As to why a committee will dole out GHc. 100,000 to someone when they had not agreed on any terms, beats my mind. As Ken Amankwah said in his statement, the GHc. 100,000 was a “mobilisation” fee. Paying mobilisation fee is not same as paying for the “real” fee of engagement. The “mobilisation” fee obviously translates as precursor to a “real” fee. If this isn’t negligence, what is it?

However, the issue even gets murkier by juxtaposing Mr. Amankwah’s claim of ‘no-contract’ to the fact that Wobgejeke was advertised in the newspapers, on radio and television prior to their performance.

Even the Ghana @60 programme of activities had Wogbejeke’s name. How on earth can a cast of 150 “hurriedly” rush to stage a show? This was not a miming performance by a rap artiste, who can rush on stage, put off his microphone and start performing.

This is a well-rehearsed show that has directors who pay attention to sequence and other technicalities of the play. It is not possible for Chief Moomen and his crew to have “hurriedly” mounted the stage to perform under this circumstance.

Who’s telling the truth?

In Ken Amankwah’s statements, he indicated that the amount agreed on by both parties was GHc. 213,000. However, Chief Moomen comes back to dispute that, saying it was Ghc. 200, 000. So who do we believe?

Again, Ken said Chief never came for the budget hearing but Chief also intimates that he has been to all their meetings. Who do we trust?

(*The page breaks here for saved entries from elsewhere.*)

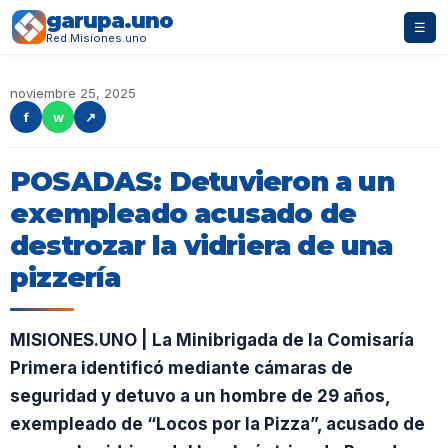
garupa.uno
☰
Red Misiones.uno
noviembre 25, 2025
f
w
↗
POSADAS: Detuvieron a un
exempleado acusado de
destrozar la vidriera de una
pizzería
MISIONES.UNO | La Minibrigada de la Comisaría
Primera identificó mediante cámaras de
seguridad y detuvo a un hombre de 29 años,
exempleado de “Locos por la Pizza”, acusado de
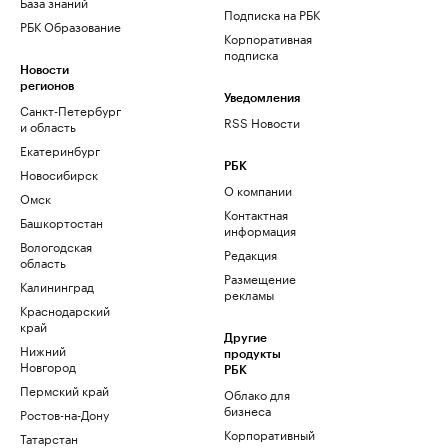
База знаний
Подписка на РБК
РБК Образование
Корпоративная
подписка
Новости
регионов
Уведомления
Санкт-Петербург
RSS Новости
и область
Екатеринбург
РБК
Новосибирск
О компании
Омск
Контактная
Башкортостан
информация
Вологодская
Редакция
область
Размещение
Калининград
рекламы
Краснодарский
край
Другие
Нижний
продукты
Новгород
РБК
Пермский край
Облако для
бизнеса
Ростов-на-Дону
Корпоративный
Татарстан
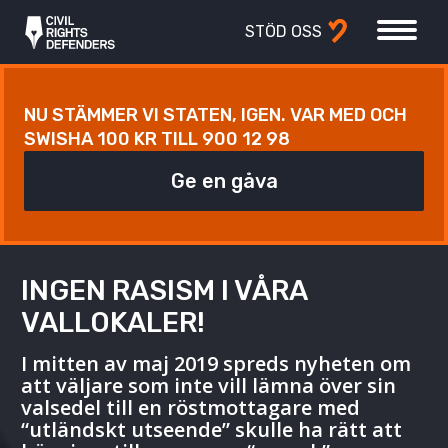
STÖD OSS
NU STÄMMER VI STATEN, IGEN. VAR MED OCH
SWISHA 100 KR TILL 900 12 98
Ge en gåva
INGEN RASISM I VÅRA
VALLOKALER!
I mitten av maj 2019 spreds nyheten om
att väljare som inte vill lämna över sin
valsedel till en röstmottagare med
“utländskt utseende” skulle ha rätt att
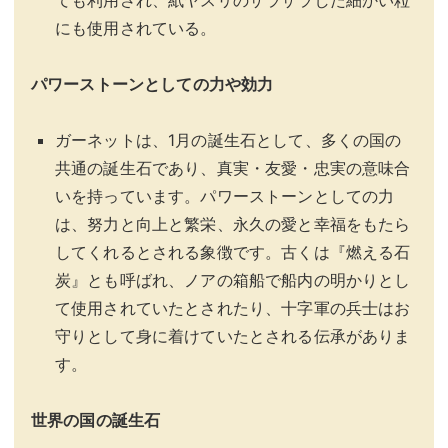
ても利用され、紙ヤスリのザラザラした細かい粒
にも使用されている。
パワーストーンとしての力や効力
ガーネットは、1月の誕生石として、多くの国の
共通の誕生石であり、真実・友愛・忠実の意味合
いを持っています。パワーストーンとしての力
は、努力と向上と繁栄、永久の愛と幸福をもたら
してくれるとされる象徴です。古くは『燃える石
炭』とも呼ばれ、ノアの箱船で船内の明かりとし
て使用されていたとされたり、十字軍の兵士はお
守りとして身に着けていたとされる伝承がありま
す。
世界の国の誕生石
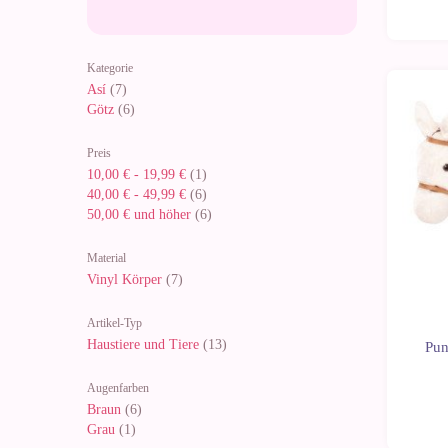
Kategorie
Así
(7)
Götz
(6)
Preis
10,00 €
-
19,99 €
(1)
40,00 €
-
49,99 €
(6)
50,00 €
und höher
(6)
Material
Vinyl Körper
(7)
Artikel-Typ
Haustiere und Tiere
(13)
Pun
Augenfarben
Braun
(6)
Grau
(1)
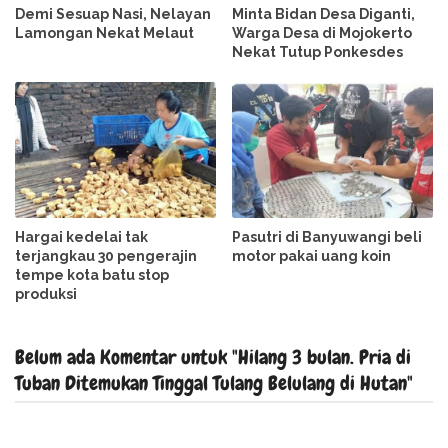
Demi Sesuap Nasi, Nelayan
Minta Bidan Desa Diganti,
Lamongan Nekat Melaut
Warga Desa di Mojokerto
Nekat Tutup Ponkesdes
Hargai kedelai tak
Pasutri di Banyuwangi beli
terjangkau 30 pengerajin
motor pakai uang koin
tempe kota batu stop
produksi
Belum ada Komentar untuk "Hilang 3 bulan. Pria di
Tuban Ditemukan Tinggal Tulang Belulang di Hutan"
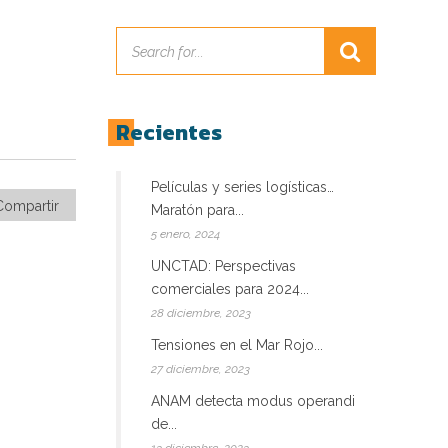
Recientes
Películas y series logísticas…
Compartir
Maratón para...
5 enero, 2024
UNCTAD: Perspectivas
comerciales para 2024...
28 diciembre, 2023
Tensiones en el Mar Rojo...
27 diciembre, 2023
ANAM detecta modus operandi
de...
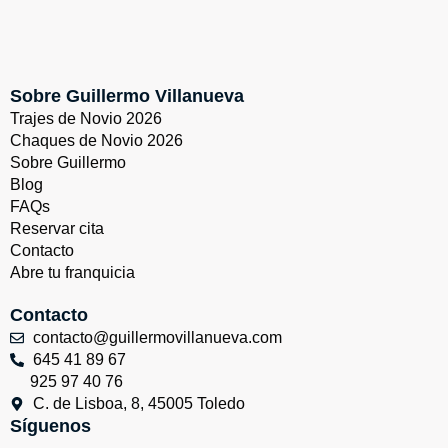
Sobre Guillermo Villanueva
Trajes de Novio 2026
Chaques de Novio 2026
Sobre Guillermo
Blog
FAQs
Reservar cita
Contacto
Abre tu franquicia
Contacto
contacto@guillermovillanueva.com
645 41 89 67
925 97 40 76
C. de Lisboa, 8, 45005 Toledo
Síguenos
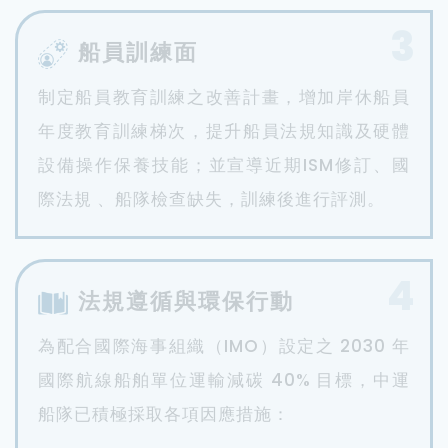
3
船員訓練面
制定船員教育訓練之改善計畫，增加岸休船員
年度教育訓練梯次，提升船員法規知識及硬體
設備操作保養技能；並宣導近期ISM修訂、國
際法規 、船隊檢查缺失，訓練後進行評測。
4
法規遵循與環保行動
為配合國際海事組織（IMO）設定之 2030 年
國際航線船舶單位運輸減碳 40% 目標，中運
船隊已積極採取各項因應措施：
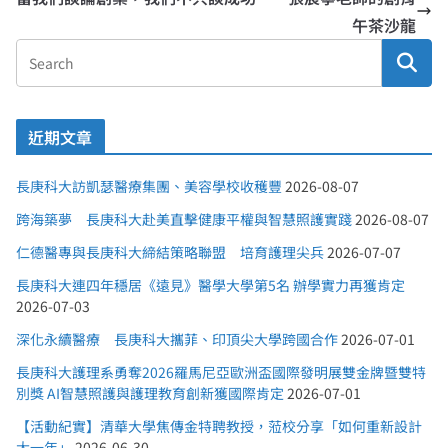
午茶沙龍
近期文章
長庚科大訪凱瑟醫療集團、美容學校收穫豐
2026-08-07
跨海築夢 長庚科大赴美直擊健康平權與智慧照護實踐
2026-08-07
仁德醫專與長庚科大締結策略聯盟 培育護理尖兵
2026-07-07
長庚科大連四年穩居《遠見》醫學大學第5名 辦學實力再獲肯定
2026-07-03
深化永續醫療 長庚科大攜菲、印頂尖大學跨國合作
2026-07-01
長庚科大護理系勇奪2026羅馬尼亞歐洲盃國際發明展雙金牌暨雙特
別獎 AI智慧照護與護理教育創新獲國際肯定
2026-07-01
【活動紀實】清華大學焦傳金特聘教授，蒞校分享「如何重新設計
大一年」
2026-06-30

Why did Mr. Ken Amankwah say the Wogbejeke drama took place at the Banquet Hall when in fact it took place at the Accra International Conference Centre?

Why was the post on Facebook pulled down?

Few hours after the Chairman’s statement was published on their Facebook page: Ghana: 60 Years On, it was pulled down. Why was it pulled down even when the statement had been published in several websites?

As we keep on debating this issue, let’s muse over these questions I have raised.

The way forward

I strongly believe we have had enough of the social media banter from the two parties. At this juncture, I expect powers that be to call Chief Moomen and all the parties involved and find an amicable solution to this issue.